Statistical tests for funnel plot asymmetry (also known as tests for publication bias) investigate the association between effect size estimate and measure of study size or precision. The most popular statistical tests for funnel plot asymmetry are Egger test, Begg test, and the Harbord test. These tests were developed based on the following assumptions: large studies are more likely to be published regardless of statistical significance; small studies are at the greatest risk for being lost; in small studies only the large effects are likely to be statistically significant therefore published small studies often show larger effect sizes compared to larger studies; small and unfavorable effects are more likely to be missing; small studies with large effect sizes are likely to be published (Jin et al 2015). Null statistical hypotheses for these tests reflect the hypothesis of symmetry of the plot, that is, the hypothesis of no publication bias. A finding of not statistically significant P-value for the asymmetry test does not exclude bias. These tests are known to have low power.

A statistical test for funnel plot asymmetry investigates whether the association between effect estimate and measure of study size or precision is larger than what can be expected to have occurred by chance (Sterne et al 2011). These tests are known to have low power and consequently a finding of no evidence of asymmetry does not serve to exclude bias (Sterne et al 2011).

The Begg’s Test was proposed by Begg and Mazumdar in 1994. It is used for dichotomous outcomes with intervention effects measured as odds ratios. It is an adjusted rank correlation test (Jin et al 2015). It explores the correlation between the effect estimates and their sampling variances (Jin et al 2015). It is a very popular test, however, it has low power; some statisticians do not recommend its use. It is “fairly powerful” for meta-analysis of 75 studies; it has “moderate power” for meta-analysis of 25 studies (Begg and Mazumdar 1994). It is considered that the test has “appropriate” type I error rate (Jin et al 2015).

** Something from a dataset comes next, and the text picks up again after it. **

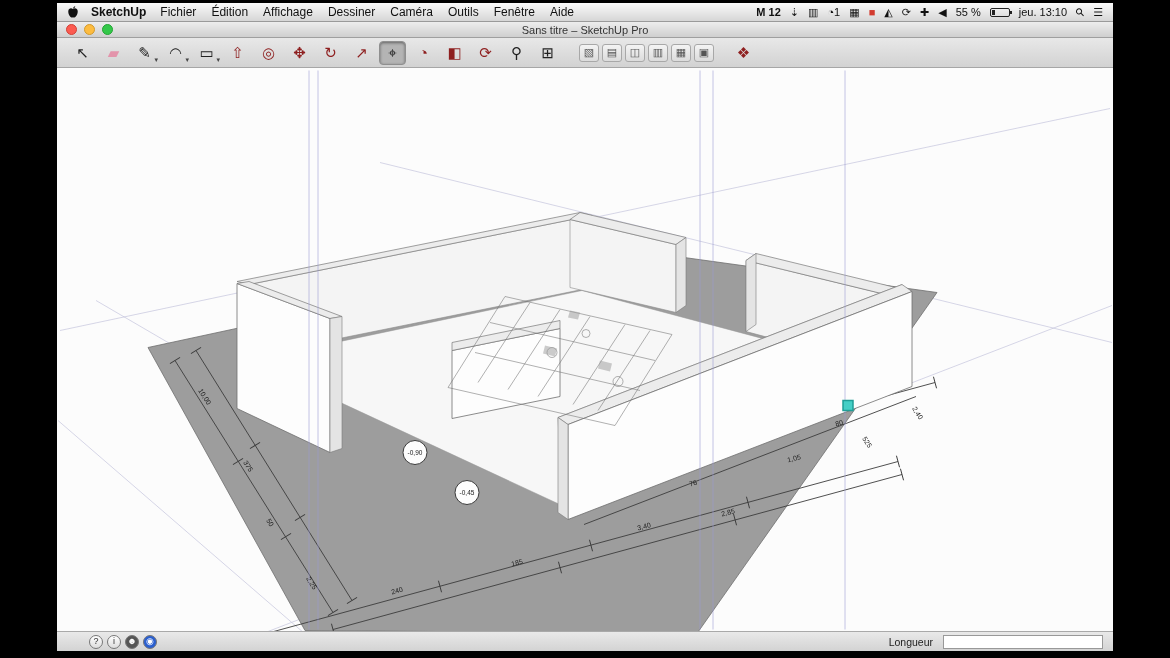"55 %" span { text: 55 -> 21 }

The Egger’s test was proposed by Egger et al in 1997. It is used for continuous outcomes with intervention effects measured as mean differences. It is a “regression test”, that is, it uses a linear regression approach (Jin et al 2015). The standard normal deviate (estimated effect size/estimated standard error) is regressed against the estimate’s precision. It is a very popular test. It is considered that the test has “inappropriate” type I error rate when heterogeneity is present and the number of included studies is large (Jin et al 2015). The Egger test for funnel asymmetry is the most cited statistical test for publication bias.

The Harbord Test was proposed by Harbord et al in 2006. It is used for dichotomous outcomes with intervention effects measured as odds ratios. The test uses “a weighted regression model” (Jin et al 2015). It is considered that the test has “inappropriate” type I error rate when heterogeneity is present. It was contended that the Harbord Test has better error rate compared to Egger’s test in balanced trials with little or no heterogeneity (Jin et al 2015).